On physical examination, no hepatosplenomegaly was detected. A clinical diagnosis of Gianotti-Crosti syndrome, or papular acrodermatitis, was made by Drs Charles E. Crutchfield III and Humberto Gallego of Eagan, Minn.

Gianotti-Crosti syndrome is self-limited. It is seen in children, particularly youngsters between 2 and 5 years of age who have viral infections, including those caused by Epstein-Barr virus, coxsackievirus, and hepatitis B virus. If hepatic symptoms are present at the initial diagnosis, reexamine the child in 4 to 6 weeks; patients without liver involvement need routine follow-up to monitor for the development of hepatic disorders.

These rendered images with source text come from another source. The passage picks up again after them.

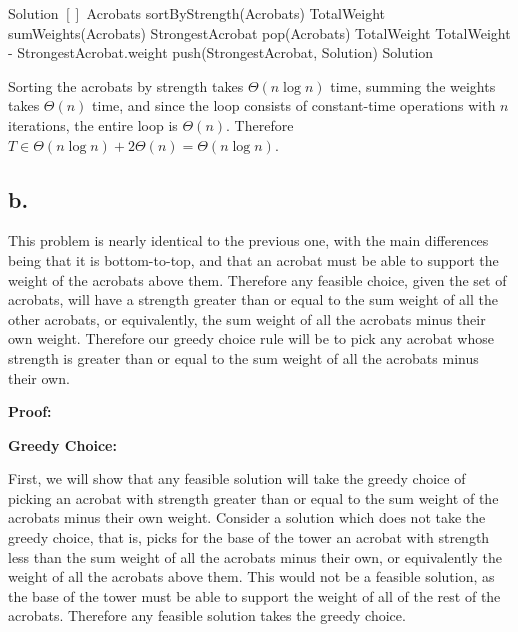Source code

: \documentclass[11pt]{article}
\begin{document}
\begin{algorithm}[H]
\begin{algorithmic}
\State Solution \gets $[]$
\State Acrobats \gets sortByStrength(Acrobats) 
\State TotalWeight \gets sumWeights(Acrobats)
    \State StrongestAcrobat \gets pop(Acrobats) 
        \State TotalWeight \gets TotalWeight - StrongestAcrobat.weight
        \State push(StrongestAcrobat, Solution) 
    \Else  
        \State {} 
    \EndIf
\EndFor
\State \Return Solution
\end{algorithmic}
\end{algorithm}

Sorting the acrobats by strength takes $\Theta(n\log n)$ time, summing the weights takes $\Theta(n)$ time, and since the loop consists of constant-time operations with $n$ iterations, the entire loop is $\Theta(n)$. Therefore $T \in \Theta(n \log n) + 2\Theta (n) = \Theta(n \log n)$.

\subsection*{b.}
This problem is nearly identical to the previous one, with the main differences being that it is bottom-to-top, and that an acrobat must be able to support the weight of the acrobats above them. Therefore any feasible choice, given the set of acrobats, will have a strength greater than or equal to the sum weight of all the other acrobats, or equivalently, the sum weight of all the acrobats minus their own weight. Therefore our greedy choice rule will be to pick any acrobat whose strength is greater than or equal to the sum weight of all the acrobats minus their own. 

\textbf{Proof: }

\textbf{Greedy Choice: }

First, we will show that any feasible solution will take the greedy choice of picking an acrobat with strength greater than or equal to the sum weight of the acrobats minus their own weight. Consider a solution which does not take the greedy choice, that is, picks for the base of the tower an acrobat with strength less than the sum weight of all the acrobats minus their own, or equivalently the weight of all the acrobats above them. This would not be a feasible solution, as the base of the tower must be able to support the weight of all of the rest of the acrobats. Therefore any feasible solution takes the greedy choice.
\end{document}
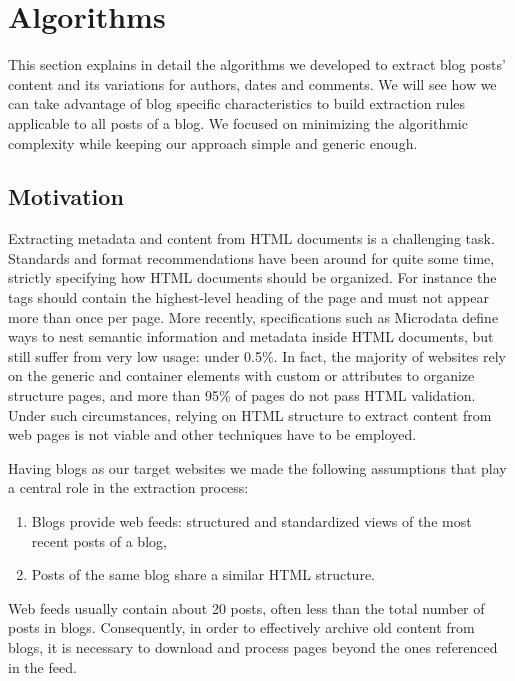 \section{Algorithms}\label{algorithms}

This section explains in detail the algorithms we developed to extract blog posts' content and its variations for authors, dates and comments. We will see how we can take advantage of blog specific characteristics to build extraction rules applicable to all posts of a blog. We focused on minimizing the algorithmic complexity while keeping our approach simple and generic enough.


\subsection{Motivation}
Extracting metadata and content from HTML documents is a challenging task. Standards and format recommendations have been around for quite some time, strictly specifying how HTML documents should be organized. For instance the  tags should contain the highest-level heading of the page and must not appear more than once per page\cite{w3c2002}. More recently, specifications such as Microdata\cite{whatwg2013} define ways to nest semantic information and metadata inside HTML documents, but still suffer from very low usage: under 0.5\%\cite{andrewrogers2013}. In fact, the majority of websites rely on the generic  and  container elements with custom  or  attributes to organize structure pages\cite{brianwilson2008}, and more than 95\% of pages do not pass HTML validation\cite{brianwilson2008-a}. Under such circumstances, relying on HTML structure to extract content from web pages is not viable and other techniques have to be employed.


Having blogs as our target websites we made the following assumptions that play a central role in the extraction process:
\begin{enumerate}[label={(\arabic*)}]
  \item\label{havefeedAssum} Blogs provide web feeds: structured and standardized views of the most recent posts of a blog,
  \item\label{similarhtmlAssum} Posts of the same blog share a similar HTML structure.
\end{enumerate}
Web feeds usually contain about 20 posts\cite{oita2010}, often less than the total number of posts in blogs. Consequently, in order to effectively archive old content from blogs, it is necessary to download and process pages beyond the ones referenced in the feed.

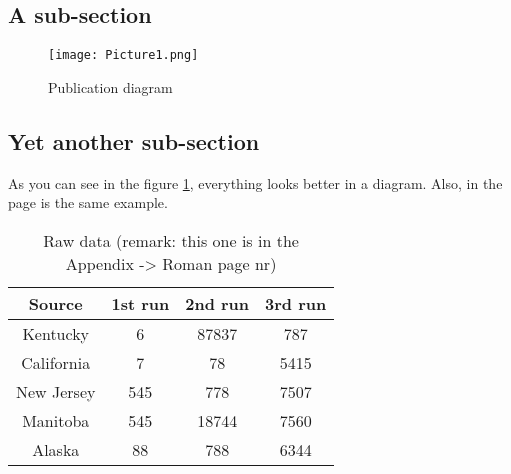 \subsection{A sub-section}
\begin{figure}[h]
    \centering
    \texttt{[image: Picture1.png]}
    \caption{Publication diagram}
    \label{fig:mesh1}
\end{figure}

\subsection{Yet another sub-section}
As you can see in the figure \ref{fig:mesh1}, everything looks better in a diagram. Also, in the page \pageref{fig:mesh1} 
is the same example.


\begin{table}[h!]
\centering
\begin{tabular}{|c|c|c|c|} 
 \hline
Source & 1st run & 2nd run & 3rd run \\ [0.5ex] 
 \hline
 Kentucky & 6 & 87837 & 787 \\ 
 \hline
 California & 7 & 78 & 5415 \\
 \hline
 New Jersey & 545 & 778 & 7507 \\
 \hline
 Manitoba & 545 & 18744 & 7560 \\
 \hline
 Alaska & 88 & 788 & 6344 \\ 
 \hline
\end{tabular}
\caption{Raw data (remark: this one is in the Appendix -> Roman page nr)}
\label{table:raw_data}
\end{table}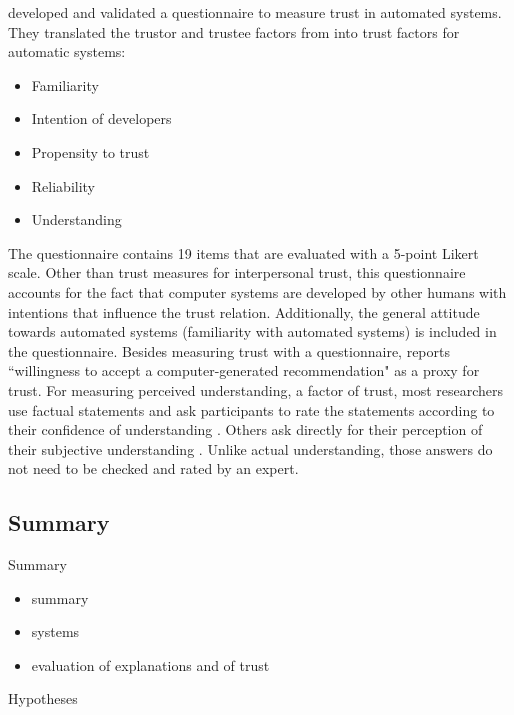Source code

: \cite{korber2018theoretical} developed and validated a questionnaire to measure trust in automated systems. They translated the trustor and trustee factors from \cite{mayer1995integrative} into trust factors for automatic systems:
\begin{itemize}
	\item Familiarity
	\item Intention of developers
	\item Propensity to trust
	\item Reliability
	\item Understanding
\end{itemize}
The questionnaire contains 19 items that are evaluated with a 5-point Likert scale. Other than trust measures for interpersonal trust, this questionnaire accounts for the fact that computer systems are developed by other humans with intentions that influence the trust relation. Additionally, the general attitude towards automated systems (familiarity with automated systems) is included in the questionnaire.\newline
Besides measuring trust with a questionnaire, \cite{vorm2018assessing} reports ``willingness to accept a computer-generated recommendation" as a proxy for trust.\newline
For measuring perceived understanding, a factor of trust, most researchers use factual statements and ask participants to rate the statements according to their confidence of understanding \cite{ball2015development, broadbent2006brief}. Others ask directly for their perception of their subjective understanding \cite{joffe2001quality, racine2018participants, van2001perceived, zamalia2016students}. Unlike actual understanding, those answers do not need to be checked and rated by an expert.






\subsection{Summary}
Summary\newline
\begin{itemize}
	\item summary 
	\item systems
	\item evaluation of explanations and of trust
\end{itemize}
Hypotheses













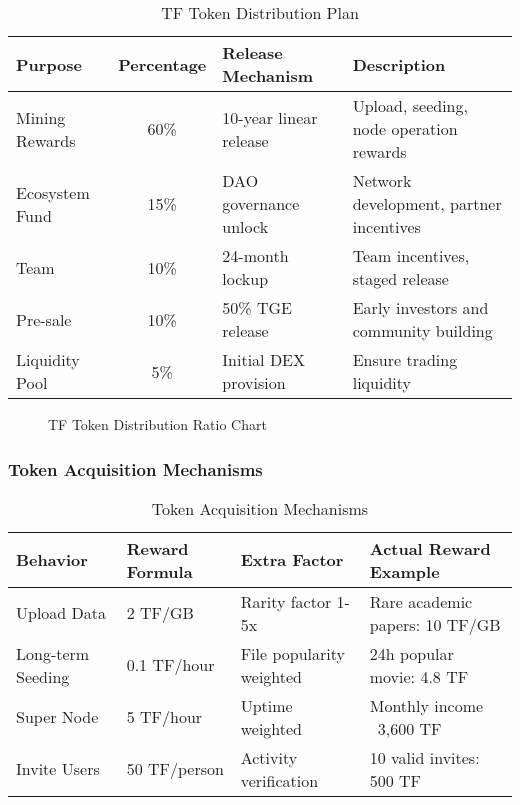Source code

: \documentclass[12pt,a4paper]{article}
\begin{document}
\begin{table}[htbp]
\centering
\begin{tabular}{|l|c|l|l|}
\hline
\textbf{Purpose} & \textbf{Percentage} & \textbf{Release Mechanism} & \textbf{Description} \\
\hline
Mining Rewards & 60\% & 10-year linear release & Upload, seeding, node operation rewards \\
\hline
Ecosystem Fund & 15\% & DAO governance unlock & Network development, partner incentives \\
\hline
Team & 10\% & 24-month lockup & Team incentives, staged release \\
\hline
Pre-sale & 10\% & 50\% TGE release & Early investors and community building \\
\hline
Liquidity Pool & 5\% & Initial DEX provision & Ensure trading liquidity \\
\hline
\end{tabular}
\caption{TF Token Distribution Plan}
\end{table}

\begin{figure}[htbp]
\centering
{}
\caption{TF Token Distribution Ratio Chart}
\end{figure}

\subsubsection{Token Acquisition Mechanisms}

\begin{table}[htbp]
\centering
\begin{tabular}{|l|l|l|l|}
\hline
\textbf{Behavior} & \textbf{Reward Formula} & \textbf{Extra Factor} & \textbf{Actual Reward Example} \\
\hline
Upload Data & 2 TF/GB & Rarity factor 1-5x & Rare academic papers: 10 TF/GB \\
\hline
Long-term Seeding & 0.1 TF/hour & File popularity weighted & 24h popular movie: 4.8 TF \\
\hline
Super Node & 5 TF/hour & Uptime weighted & Monthly income ~3,600 TF \\
\hline
Invite Users & 50 TF/person & Activity verification & 10 valid invites: 500 TF \\
\hline
\end{tabular}
\caption{Token Acquisition Mechanisms}
\end{table}
\end{document}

Mild postinflammatory hyperpigmentation may follow rash resolution; generally, it will fade in a few months. Corticosteroids usually are of no benefit in treating this condition. Reassure the patient (and parents) that the disease is self-limited and will resolve in approximately 2 months. This young boy's symptoms cleared 7 weeks after they first appeared.